■ **Objetivo planteado**:
Por favor, sustituye "common name" por "vernacular name" en la parte del listado que empieza con la línea que contiene "family: Apidae" y termina con la que contiene "genus: Philonix", ambas incluidas. Escribe de nuevo solo esas líneas, sin ningún otro cambio.

■ **Listado proporcionado**:

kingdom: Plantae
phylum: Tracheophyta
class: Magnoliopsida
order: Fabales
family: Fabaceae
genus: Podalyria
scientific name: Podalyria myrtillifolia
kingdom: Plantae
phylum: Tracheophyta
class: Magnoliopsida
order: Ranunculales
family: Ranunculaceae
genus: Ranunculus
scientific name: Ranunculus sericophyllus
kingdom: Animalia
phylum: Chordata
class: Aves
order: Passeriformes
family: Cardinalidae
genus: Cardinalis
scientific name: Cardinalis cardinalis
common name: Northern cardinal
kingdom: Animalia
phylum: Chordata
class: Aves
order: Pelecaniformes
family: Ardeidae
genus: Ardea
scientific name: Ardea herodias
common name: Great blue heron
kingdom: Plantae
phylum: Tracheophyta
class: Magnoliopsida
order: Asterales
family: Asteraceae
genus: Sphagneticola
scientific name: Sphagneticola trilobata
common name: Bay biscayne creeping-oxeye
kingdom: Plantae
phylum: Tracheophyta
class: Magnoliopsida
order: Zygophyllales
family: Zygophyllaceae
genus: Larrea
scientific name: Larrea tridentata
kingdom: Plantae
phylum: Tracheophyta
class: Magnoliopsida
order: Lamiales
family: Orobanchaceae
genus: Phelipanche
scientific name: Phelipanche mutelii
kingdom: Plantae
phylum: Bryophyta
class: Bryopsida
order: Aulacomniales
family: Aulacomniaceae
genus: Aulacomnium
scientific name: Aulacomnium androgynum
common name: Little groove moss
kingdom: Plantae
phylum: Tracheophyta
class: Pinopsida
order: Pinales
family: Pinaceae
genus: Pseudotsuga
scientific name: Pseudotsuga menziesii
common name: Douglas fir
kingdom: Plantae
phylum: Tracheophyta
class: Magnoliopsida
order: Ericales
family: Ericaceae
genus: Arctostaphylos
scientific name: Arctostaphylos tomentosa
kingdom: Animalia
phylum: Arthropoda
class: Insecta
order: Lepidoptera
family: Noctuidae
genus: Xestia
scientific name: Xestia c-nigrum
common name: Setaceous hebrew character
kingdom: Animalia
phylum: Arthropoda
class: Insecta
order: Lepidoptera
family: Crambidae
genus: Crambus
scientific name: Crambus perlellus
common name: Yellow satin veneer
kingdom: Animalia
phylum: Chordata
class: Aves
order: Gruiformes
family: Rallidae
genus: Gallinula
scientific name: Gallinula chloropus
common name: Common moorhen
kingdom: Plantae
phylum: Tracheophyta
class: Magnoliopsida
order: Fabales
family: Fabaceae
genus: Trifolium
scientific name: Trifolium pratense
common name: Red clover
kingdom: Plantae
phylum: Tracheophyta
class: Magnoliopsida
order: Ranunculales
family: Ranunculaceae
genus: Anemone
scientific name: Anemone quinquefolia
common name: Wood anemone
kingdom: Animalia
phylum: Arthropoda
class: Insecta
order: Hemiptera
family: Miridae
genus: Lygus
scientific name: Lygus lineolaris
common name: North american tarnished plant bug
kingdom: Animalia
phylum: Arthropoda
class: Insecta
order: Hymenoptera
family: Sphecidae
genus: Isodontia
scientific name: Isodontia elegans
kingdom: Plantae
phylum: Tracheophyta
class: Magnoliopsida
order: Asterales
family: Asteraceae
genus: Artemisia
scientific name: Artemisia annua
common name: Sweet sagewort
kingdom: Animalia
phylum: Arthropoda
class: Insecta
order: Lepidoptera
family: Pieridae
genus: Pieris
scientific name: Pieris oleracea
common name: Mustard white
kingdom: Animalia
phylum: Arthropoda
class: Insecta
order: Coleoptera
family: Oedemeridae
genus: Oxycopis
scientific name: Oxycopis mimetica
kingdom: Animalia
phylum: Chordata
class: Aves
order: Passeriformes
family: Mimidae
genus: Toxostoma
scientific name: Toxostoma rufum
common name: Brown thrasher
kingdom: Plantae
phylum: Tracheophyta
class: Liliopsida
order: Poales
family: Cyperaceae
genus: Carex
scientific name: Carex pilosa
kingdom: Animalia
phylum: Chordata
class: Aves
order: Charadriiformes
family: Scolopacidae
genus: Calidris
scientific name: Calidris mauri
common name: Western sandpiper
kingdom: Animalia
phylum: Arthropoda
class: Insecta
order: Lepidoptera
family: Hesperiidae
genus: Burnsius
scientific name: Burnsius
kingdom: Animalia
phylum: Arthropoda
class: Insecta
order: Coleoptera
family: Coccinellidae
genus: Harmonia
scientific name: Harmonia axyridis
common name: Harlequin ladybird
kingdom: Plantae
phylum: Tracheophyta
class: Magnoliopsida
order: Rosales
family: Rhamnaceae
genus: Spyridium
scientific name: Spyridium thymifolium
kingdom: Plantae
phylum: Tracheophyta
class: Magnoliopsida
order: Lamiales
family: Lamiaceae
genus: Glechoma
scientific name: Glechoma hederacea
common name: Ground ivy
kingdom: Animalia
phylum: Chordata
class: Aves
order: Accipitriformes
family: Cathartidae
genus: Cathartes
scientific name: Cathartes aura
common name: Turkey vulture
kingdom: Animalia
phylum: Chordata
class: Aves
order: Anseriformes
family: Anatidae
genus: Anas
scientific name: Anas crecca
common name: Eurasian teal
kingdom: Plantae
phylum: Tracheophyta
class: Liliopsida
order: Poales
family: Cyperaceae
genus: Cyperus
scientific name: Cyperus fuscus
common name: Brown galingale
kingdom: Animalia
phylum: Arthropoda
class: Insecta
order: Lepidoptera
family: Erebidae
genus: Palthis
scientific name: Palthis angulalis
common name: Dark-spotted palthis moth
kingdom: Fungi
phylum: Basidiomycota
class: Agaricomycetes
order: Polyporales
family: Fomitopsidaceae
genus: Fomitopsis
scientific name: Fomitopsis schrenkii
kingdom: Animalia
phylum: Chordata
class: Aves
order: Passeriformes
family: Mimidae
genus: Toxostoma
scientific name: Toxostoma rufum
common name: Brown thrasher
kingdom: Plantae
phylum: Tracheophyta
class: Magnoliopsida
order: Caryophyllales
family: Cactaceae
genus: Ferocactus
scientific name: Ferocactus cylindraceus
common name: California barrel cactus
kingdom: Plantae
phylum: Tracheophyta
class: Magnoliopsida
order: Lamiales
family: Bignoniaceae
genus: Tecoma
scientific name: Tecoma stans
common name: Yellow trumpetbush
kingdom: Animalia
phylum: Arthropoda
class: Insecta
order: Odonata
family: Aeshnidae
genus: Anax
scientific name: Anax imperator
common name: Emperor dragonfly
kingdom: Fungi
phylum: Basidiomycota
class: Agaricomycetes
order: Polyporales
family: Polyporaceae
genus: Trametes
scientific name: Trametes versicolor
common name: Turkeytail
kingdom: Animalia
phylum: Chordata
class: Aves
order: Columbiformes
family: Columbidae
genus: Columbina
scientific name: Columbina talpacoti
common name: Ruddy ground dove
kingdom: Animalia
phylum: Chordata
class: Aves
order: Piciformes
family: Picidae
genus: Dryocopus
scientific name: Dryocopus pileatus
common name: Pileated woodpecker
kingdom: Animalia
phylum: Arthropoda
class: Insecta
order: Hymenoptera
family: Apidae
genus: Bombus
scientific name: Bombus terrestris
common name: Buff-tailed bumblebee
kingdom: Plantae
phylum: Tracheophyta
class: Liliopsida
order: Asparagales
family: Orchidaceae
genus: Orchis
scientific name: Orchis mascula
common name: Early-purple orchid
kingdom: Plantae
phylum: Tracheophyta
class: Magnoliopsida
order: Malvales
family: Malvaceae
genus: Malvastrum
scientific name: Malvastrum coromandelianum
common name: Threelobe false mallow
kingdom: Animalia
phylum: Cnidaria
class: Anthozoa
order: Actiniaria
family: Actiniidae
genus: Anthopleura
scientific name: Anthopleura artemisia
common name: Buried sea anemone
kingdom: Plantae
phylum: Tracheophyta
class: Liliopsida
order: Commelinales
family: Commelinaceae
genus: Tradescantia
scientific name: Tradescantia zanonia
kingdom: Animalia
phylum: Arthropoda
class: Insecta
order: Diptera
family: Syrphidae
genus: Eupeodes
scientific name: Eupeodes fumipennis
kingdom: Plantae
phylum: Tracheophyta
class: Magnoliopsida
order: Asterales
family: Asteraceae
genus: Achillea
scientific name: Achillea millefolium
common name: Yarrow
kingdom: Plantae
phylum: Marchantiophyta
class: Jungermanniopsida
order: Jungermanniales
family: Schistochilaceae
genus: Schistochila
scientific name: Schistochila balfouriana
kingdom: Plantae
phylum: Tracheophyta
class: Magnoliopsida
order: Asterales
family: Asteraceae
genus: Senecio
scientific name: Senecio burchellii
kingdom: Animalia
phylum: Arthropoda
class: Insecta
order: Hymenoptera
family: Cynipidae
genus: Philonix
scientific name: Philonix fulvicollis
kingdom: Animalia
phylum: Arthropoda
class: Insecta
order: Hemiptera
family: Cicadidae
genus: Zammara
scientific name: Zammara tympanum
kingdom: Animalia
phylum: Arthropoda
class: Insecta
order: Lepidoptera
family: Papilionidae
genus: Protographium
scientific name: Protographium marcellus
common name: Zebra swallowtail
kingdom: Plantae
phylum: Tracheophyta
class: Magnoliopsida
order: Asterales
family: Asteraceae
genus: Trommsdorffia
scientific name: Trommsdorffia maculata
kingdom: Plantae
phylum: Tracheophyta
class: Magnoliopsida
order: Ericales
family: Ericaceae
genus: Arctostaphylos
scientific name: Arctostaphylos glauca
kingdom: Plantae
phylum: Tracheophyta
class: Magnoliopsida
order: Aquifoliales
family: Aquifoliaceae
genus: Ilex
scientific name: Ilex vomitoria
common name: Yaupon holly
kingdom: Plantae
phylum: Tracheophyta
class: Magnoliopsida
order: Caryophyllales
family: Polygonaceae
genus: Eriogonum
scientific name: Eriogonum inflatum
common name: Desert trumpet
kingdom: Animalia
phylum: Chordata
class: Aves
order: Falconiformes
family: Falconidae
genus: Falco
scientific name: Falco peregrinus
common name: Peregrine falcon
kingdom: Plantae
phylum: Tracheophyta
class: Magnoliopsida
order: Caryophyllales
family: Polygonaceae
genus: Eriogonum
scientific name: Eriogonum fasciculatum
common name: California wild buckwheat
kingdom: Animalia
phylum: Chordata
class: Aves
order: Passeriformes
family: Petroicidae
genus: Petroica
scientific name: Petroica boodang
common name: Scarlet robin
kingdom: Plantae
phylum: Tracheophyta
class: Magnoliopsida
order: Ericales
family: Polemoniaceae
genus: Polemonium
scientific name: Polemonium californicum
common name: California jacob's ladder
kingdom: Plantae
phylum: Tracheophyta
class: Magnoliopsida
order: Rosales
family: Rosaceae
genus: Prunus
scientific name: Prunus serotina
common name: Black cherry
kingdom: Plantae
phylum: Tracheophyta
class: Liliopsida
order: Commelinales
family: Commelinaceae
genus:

■ **Solución desarrollada**:
family: Apidae
genus: Bombus
scientific name: Bombus terrestris
vernacular name: Buff-tailed bumblebee
kingdom: Plantae
phylum: Tracheophyta
class: Liliopsida
order: Asparagales
family: Orchidaceae
genus: Orchis
scientific name: Orchis mascula
vernacular name: Early-purple orchid
kingdom: Plantae
phylum: Tracheophyta
class: Magnoliopsida
order: Malvales
family: Malvaceae
genus: Malvastrum
scientific name: Malvastrum coromandelianum
vernacular name: Threelobe false mallow
kingdom: Animalia
phylum: Cnidaria
class: Anthozoa
order: Actiniaria
family: Actiniidae
genus: Anthopleura
scientific name: Anthopleura artemisia
vernacular name: Buried sea anemone
kingdom: Plantae
phylum: Tracheophyta
class: Liliopsida
order: Commelinales
family: Commelinaceae
genus: Tradescantia
scientific name: Tradescantia zanonia
kingdom: Animalia
phylum: Arthropoda
class: Insecta
order: Diptera
family: Syrphidae
genus: Eupeodes
scientific name: Eupeodes fumipennis
kingdom: Plantae
phylum: Tracheophyta
class: Magnoliopsida
order: Asterales
family: Asteraceae
genus: Achillea
scientific name: Achillea millefolium
vernacular name: Yarrow
kingdom: Plantae
phylum: Marchantiophyta
class: Jungermanniopsida
order: Jungermanniales
family: Schistochilaceae
genus: Schistochila
scientific name: Schistochila balfouriana
kingdom: Plantae
phylum: Tracheophyta
class: Magnoliopsida
order: Asterales
family: Asteraceae
genus: Senecio
scientific name: Senecio burchellii
kingdom: Animalia
phylum: Arthropoda
class: Insecta
order: Hymenoptera
family: Cynipidae
genus: Philonix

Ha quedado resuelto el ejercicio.